I need the loop to keep going until it satisfies the while loop, but then I also need to add that this can only get repeated x times.
I think you would have to make a for loop to do x times, is it possible to put a while loop in this?
Basically how can I make a loop either reach the goal or stop after x loops??

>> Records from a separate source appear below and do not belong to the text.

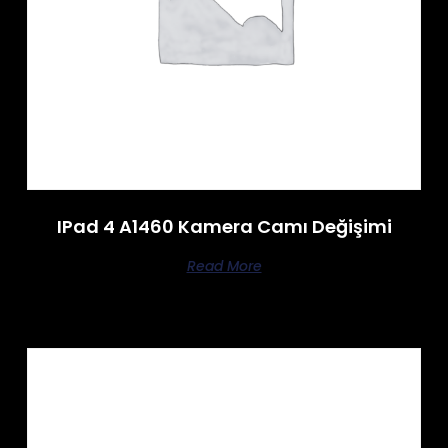
IPad 4 A1460 Kamera Camı Değişimi
Read More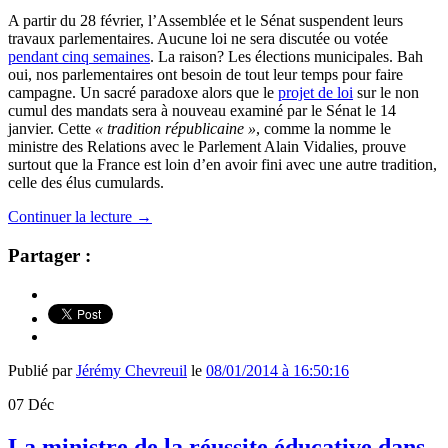
A partir du 28 février, l’Assemblée et le Sénat suspendent leurs
travaux parlementaires. Aucune loi ne sera discutée ou votée
pendant cinq semaines
. La raison? Les élections municipales. Bah
oui, nos parlementaires ont besoin de tout leur temps pour faire
campagne. Un sacré paradoxe alors que le
projet de loi
sur le non
cumul des mandats sera à nouveau examiné par le Sénat le 14
janvier. Cette
« tradition républicaine »
, comme la nomme le
ministre des Relations avec le Parlement Alain Vidalies, prouve
surtout que la France est loin d’en avoir fini avec une autre tradition,
celle des élus cumulards.
Continuer la lecture
→
Partager :
Publié par
Jérémy Chevreuil
le
08/01/2014 à 16:50:16
07
Déc
La ministre de la réussite éducative dans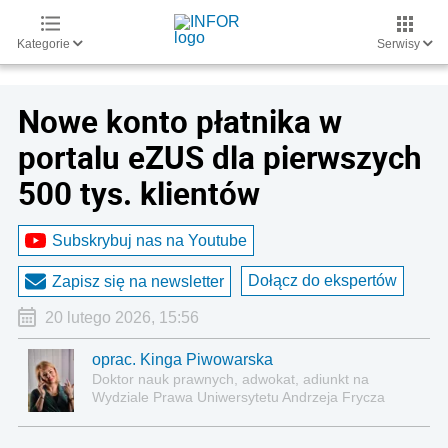
Kategorie
Serwisy
Nowe konto płatnika w
portalu eZUS dla pierwszych
500 tys. klientów
Subskrybuj nas na Youtube
Dołącz do ekspertów
Zapisz się na newsletter
20 lutego 2026, 15:56
oprac. Kinga Piwowarska
Doktor nauk prawnych, adwokat, adiunkt na
Wydziale Prawa Uniwersytetu Andrzeja Frycza
Modrzewskiego w Krakowie oraz Rzecznik
Akademicki ds. równego traktowania i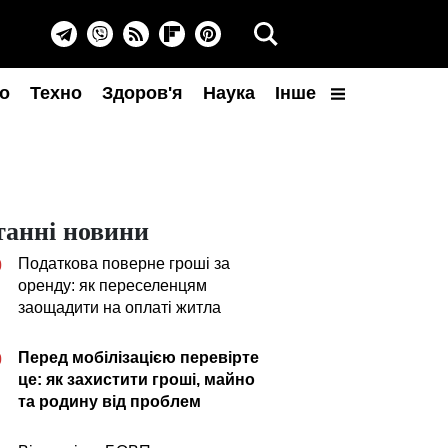
о
Техно
Здоров'я
Наука
Інше
танні новини
Податкова поверне гроші за
0
оренду: як переселенцям
заощадити на оплаті житла
Перед мобілізацією перевірте
0
це: як захистити гроші, майно
та родину від проблем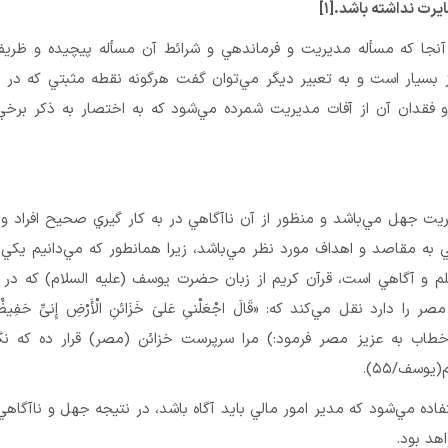
رت نداشته باشد.[۱]
آنجا كه مسأله مديريت و فرماندهي و شرائط آن مسأله پيچيده و ظري
يز بسيار است و به تعبير ديگر مي‌توان گفت هرگونه نقطه مثبتي كه در
فقدان آن از آفات مديريت شمرده مي‌شود كه به اختصار به ذكر برخي ا
يت جهل مي‌باشد و منظور از آن ناآگاهي در به كار گيري صحيح افراد و 
به مقاصد و اهداف مورد نظر مي‌باشد، زيرا همانطور كه مي‌دانيم يكي 
 و آگاهي است، قرآن كريم از زبان حضرت يوسف (علیه السلام) كه در
ا دارد نقل مي‌كند كه: «قَالَ اجْعَلْنىِ عَلىَ‏ خَزَائنِ الْأَرْضِ إِنىّ‏ِ حَفِيظٌ 
ب به عزيز مصر فرمود:) مرا سرپرست خزائن (مصر) قرار ده كه نگه
يوسف/۵۵).
 استفاده مي‌شود كه مدير امور مالي بايد آگاه باشد، در نتيجه جهل و ناآگاهي
هد بود.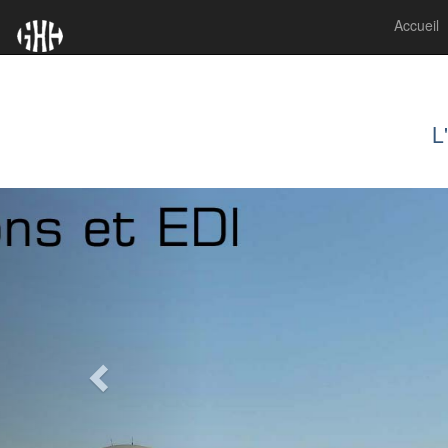
Accueil
L
Previous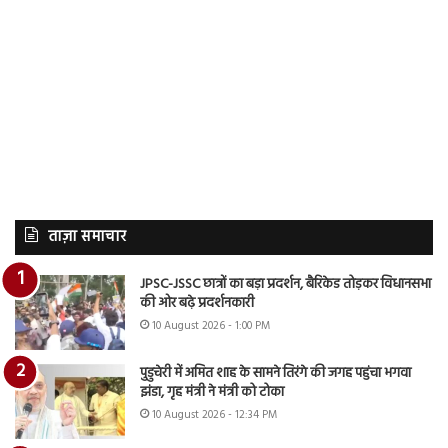
ताज़ा समाचार
JPSC-JSSC छात्रों का बड़ा प्रदर्शन, बैरिकेड तोड़कर विधानसभा
की ओर बढ़े प्रदर्शनकारी
10 August 2026 - 1:00 PM
पुडुचेरी में अमित शाह के सामने तिरंगे की जगह पहुंचा भगवा
झंडा, गृह मंत्री ने मंत्री को टोका
10 August 2026 - 12:34 PM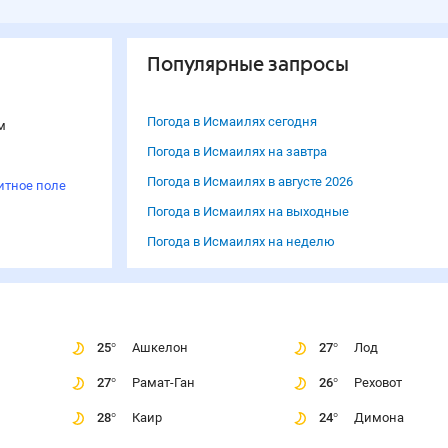
Популярные запросы
Погода в Исмаилях сегодня
м
Погода в Исмаилях на завтра
Погода в Исмаилях в августе 2026
итное поле
Погода в Исмаилях на выходные
Погода в Исмаилях на неделю
25
°
Ашкелон
27
°
Лод
27
°
Рамат-Ган
26
°
Реховот
28
°
Каир
24
°
Димона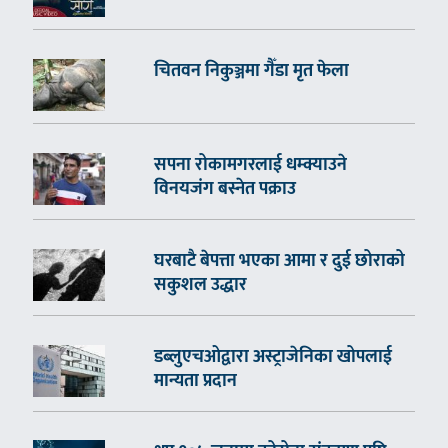
चितवन निकुञ्जमा गैँडा मृत फेला
सपना रोकामगरलाई धम्क्याउने
विनयजंग बस्नेत पक्राउ
घरबाटै बेपत्ता भएका आमा र दुई छोराको
सकुशल उद्धार
डब्लुएचओद्वारा अस्ट्राजेनिका खोपलाई
मान्यता प्रदान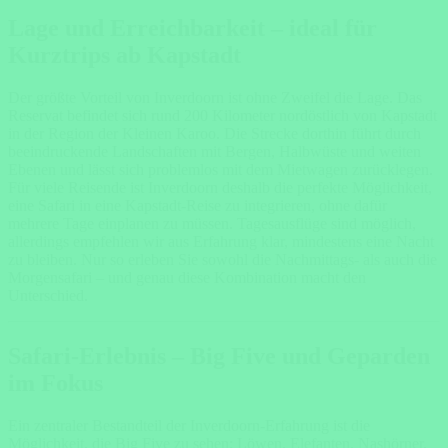
Lage und Erreichbarkeit – ideal für
Kurztrips ab Kapstadt
Der größte Vorteil von Inverdoorn ist ohne Zweifel die Lage. Das
Reservat befindet sich rund 200 Kilometer nordöstlich von Kapstadt
in der Region der Kleinen Karoo. Die Strecke dorthin führt durch
beeindruckende Landschaften mit Bergen, Halbwüste und weiten
Ebenen und lässt sich problemlos mit dem Mietwagen zurücklegen.
Für viele Reisende ist Inverdoorn deshalb die perfekte Möglichkeit,
eine Safari in eine Kapstadt-Reise zu integrieren, ohne dafür
mehrere Tage einplanen zu müssen. Tagesausflüge sind möglich,
allerdings empfehlen wir aus Erfahrung klar, mindestens eine Nacht
zu bleiben. Nur so erleben Sie sowohl die Nachmittags- als auch die
Morgensafari – und genau diese Kombination macht den
Unterschied.
Safari-Erlebnis – Big Five und Geparden
im Fokus
Ein zentraler Bestandteil der Inverdoorn-Erfahrung ist die
Möglichkeit, die Big Five zu sehen: Löwen, Elefanten, Nashörner,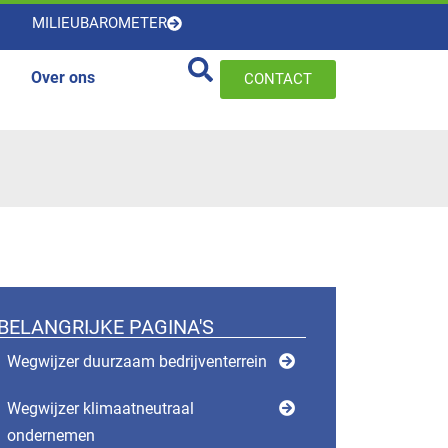
MILIEUBAROMETER
Over ons
CONTACT
BELANGRIJKE PAGINA'S
Wegwijzer duurzaam bedrijventerrein
Wegwijzer klimaatneutraal
ondernemen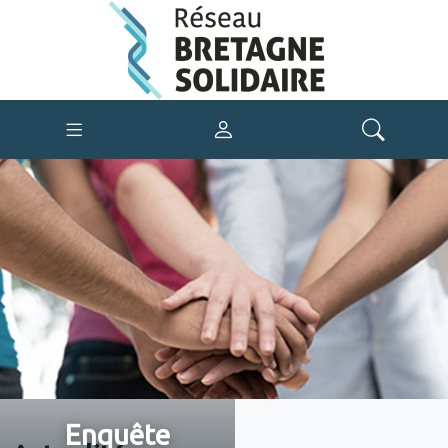
Enquête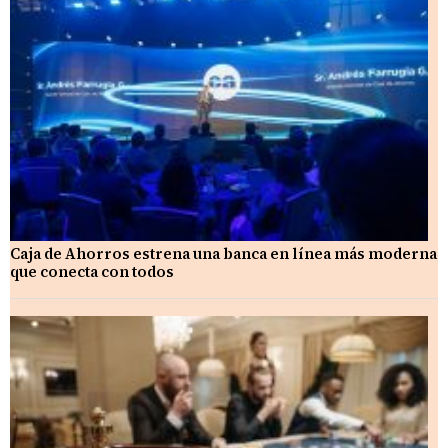
Caja de Ahorros estrena una banca en línea más moderna
que conecta con todos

The expression in while needs to be TRUE for the loop to continue. You can use | or & to add extra conditions. This loop runs 99 times or until sum of random variables is less than 100.
counter <- 0
result <- 0
while(counter < 100 | sum(result) < 100) {
result <- sum(result, rnorm(1, mean = 5, sd = 1))
counter <- sum(counter, 1)
}
> result
[1] 101.5264
> counter
[1] 21
Just pass the current iterator value as an argument to your function. That way you can break the recursion if that reaches a particular value.
But why do you have a while loop if you use recursion, for example:
add_one_recursive = function(number) {
number = number + 1
cat("New number = ", number, "\n")
if(number > 10) {
return(number)
} else {
return(add_one_recursive(number))
}
}
final_number = add_one_recursive(0)
New number = 1
New number = 2
New number = 3
New number = 4
New number = 5
New number = 6
New number = 7
New number = 8
New number = 9
New number = 10
New number = 11
Does not require an explicit loop at all.